O projeto do novo prédio, que deve ser erguido ao lado do atual Hemorgs, na Avenida Bento Gonçalves, na Zona Leste de Porto Alegre, foi apresentado pela Coordenação Geral de Sangue e Hemoderivados do Ministério da Saúde, representado por Márcia Amaral.
O Ministério vai financiar integralmente as obras, ao custo de R$ 7,8 milhões, fato inédito no País. O novo Hemorgs sustentável foi desenvolvido por um grupo de engenheiros e arquitetos do Lasus (Laboratório de Sustentabilidade) da UnB (Universidade de Brasília). “O Hemocentro do RS é o único do Brasil que será totalmente financiado e projetado pelo Ministério, dada a importância que ele tem para o Estado e para o país”, afirmou Márcia. A obra terá financiamento via Caixa Econômica Federal.

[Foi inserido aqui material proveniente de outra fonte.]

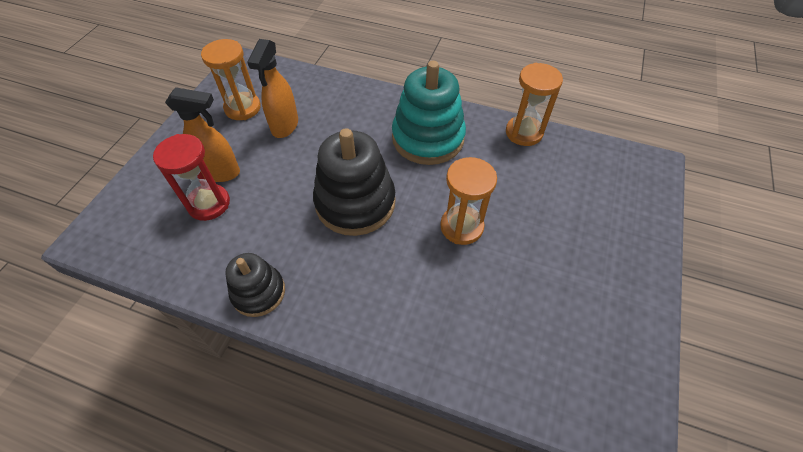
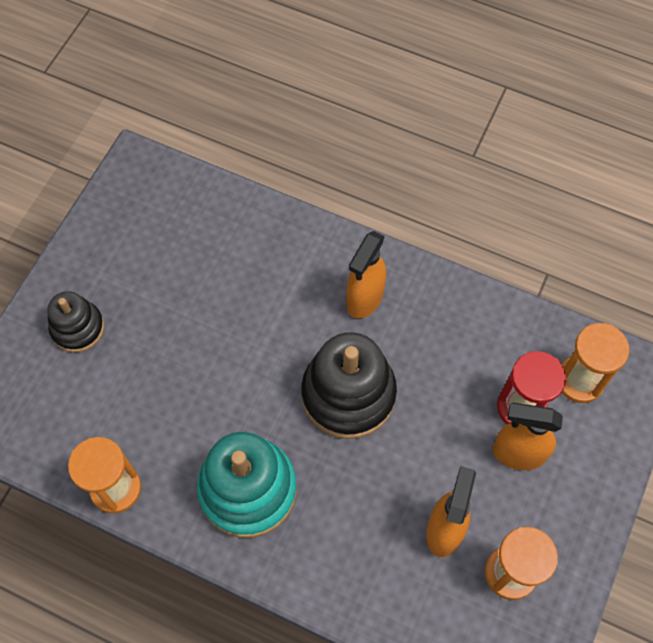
camera: 175 degrees left, 10 degrees up
black stacking toy [225,253,285,317] -> black stacking toy moved to [47,291,104,353]
orange hourglass [440,157,497,245] -> orange hourglass moved to [561,323,629,403]
none -> orange spray bottle [346,231,386,318]

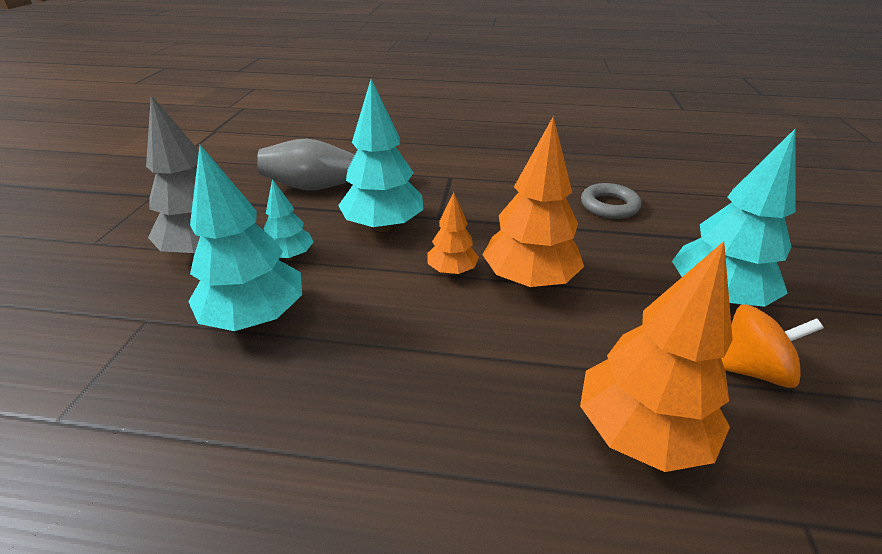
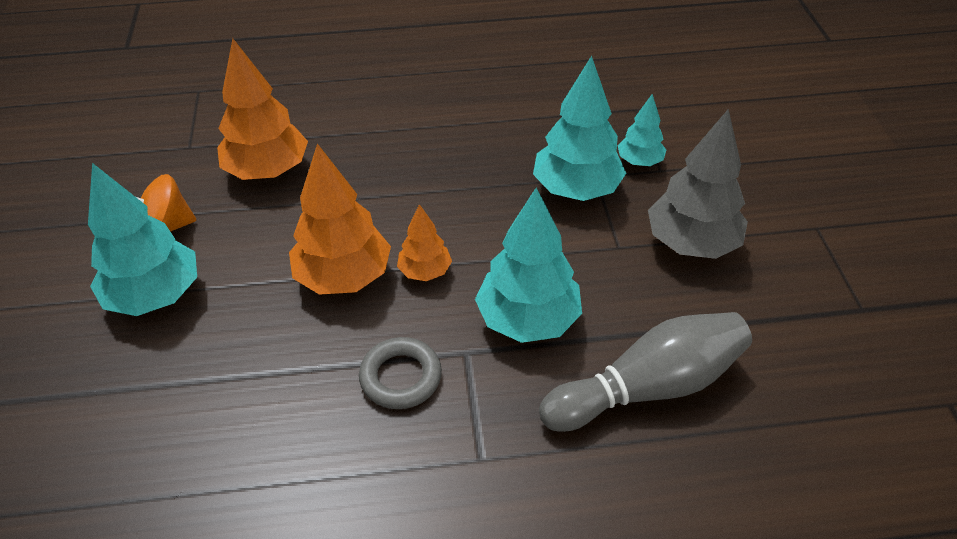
camera: 165 degrees right, 10 degrees up
turquoise tree [263,179,314,260] -> turquoise tree moved to [618,94,666,166]
grey ring [581,183,641,219] -> grey ring moved to [359,337,442,409]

“A partir do Hemocentro vamos organizar a Hemorrede no Estado. Estamos assumindo esse compromisso importante com o Ministério da Saúde”, comemorou Irene. A Hemorrede gaúcha é formada pelo Hemorgs e mais oito serviços de hemoterapia localizados em Alegrete, Caxias do Sul, Cruz Alta, Palmeira das Missões, Passo Fundo, Pelotas, Santa Maria e Santa Rosa.

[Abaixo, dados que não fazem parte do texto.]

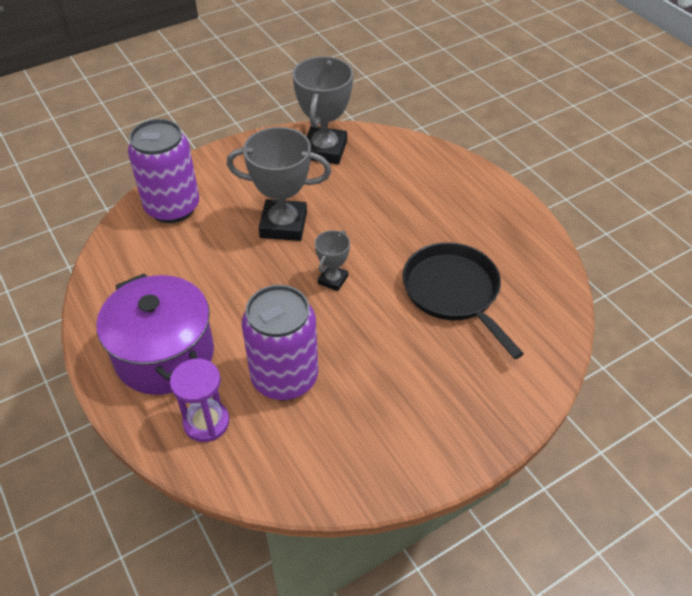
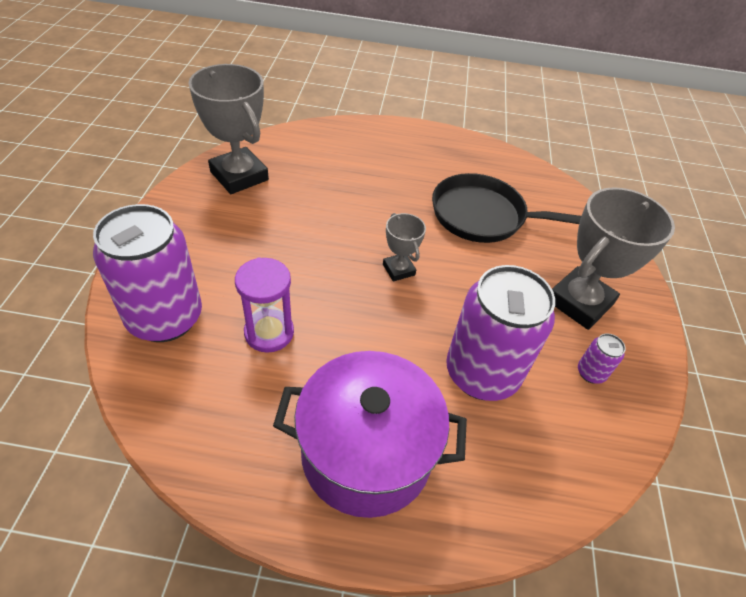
camera: 55 degrees left, 0 degrees up
purple hourglass [170,359,229,442] -> purple hourglass moved to [235,258,294,353]
grey trophy [227,127,331,241] -> grey trophy moved to [552,187,675,330]
none -> purple can [578,333,626,384]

Sandra Fagundes afirmou que a Fepps vive um bom momento, com a perspectiva de realização do primeiro concurso público em 20 anos e a reformulação da Hemorrede. “Estamos retomando as atribuições de Estado na área de sangue”, disse. “O Ministério da Saúde está mostrando que a Hemorrede do RS é prioridade e isto nos deixa muito satisfeitos”, comemorou a diretora técnica Silvia Spalding.
Sustentável
Desenvolvido pelo Lasus a partir das necessidades apresentadas pela direção e por funcionários do Hemocentro, o projeto sustentável foi apresentado por Ederson Teixeira e Gustavo Sales, e tem a coordenação de Maria de Fátima Montoril. Ele prevê, entre outros itens, melhor aproveitamento da luminosidade, de espaços, uso eficiente de energia, climatização diferenciada, melhor fluxo de doadores e usuários, áreas de lazer e estacionamento. Os dois prédios (o já existente e o novo) serão integrados e oferecerão atrativos para a adesão de novos doadores. “O Hemocentro não é um hospital e precisamos atrair doadores com uma estrutura agradável”, lembrou Ederson.